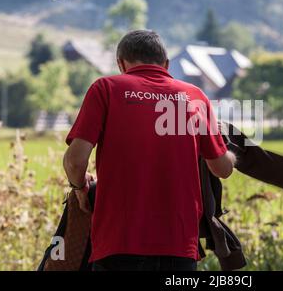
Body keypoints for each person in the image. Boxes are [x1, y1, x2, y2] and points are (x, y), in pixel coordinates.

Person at [62, 30, 236, 271]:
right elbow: (222, 168)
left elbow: (74, 162)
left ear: (121, 63)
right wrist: (229, 150)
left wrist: (81, 188)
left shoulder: (106, 89)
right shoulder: (194, 96)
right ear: (166, 64)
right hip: (178, 246)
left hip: (117, 245)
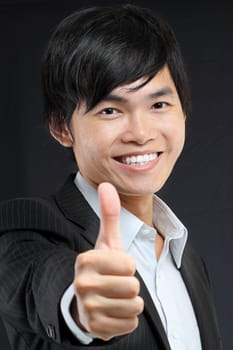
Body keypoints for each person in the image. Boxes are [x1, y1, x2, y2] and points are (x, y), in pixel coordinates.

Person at [0, 4, 221, 350]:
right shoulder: (25, 229)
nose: (141, 132)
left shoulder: (187, 258)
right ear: (62, 127)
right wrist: (79, 306)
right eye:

★ ★ ★

• INSTRUCTIONS TO FOLLOW
Repeat every line above exactly, but omit all images.

• RESULT OF THE TASK
Body keypoints for each person in the image. Boxes are [x1, y1, x2, y2] and points are (x, y), in pixel coordinates.

Person at [62, 30, 236, 271]:
right elbow: (222, 168)
left elbow: (74, 162)
left ear: (121, 63)
right wrist: (229, 150)
left wrist: (81, 188)
left shoulder: (106, 89)
right shoulder: (194, 96)
right ear: (166, 64)
right hip: (178, 246)
left hip: (117, 245)
Body keypoints for each person in the image. Boxes are [x1, y1, x2, y2] and points are (x, y), in pixel coordinates.

Person at [0, 4, 221, 350]:
right shoulder: (25, 229)
nose: (141, 132)
left shoulder: (187, 258)
right ear: (62, 127)
right wrist: (79, 306)
right eye:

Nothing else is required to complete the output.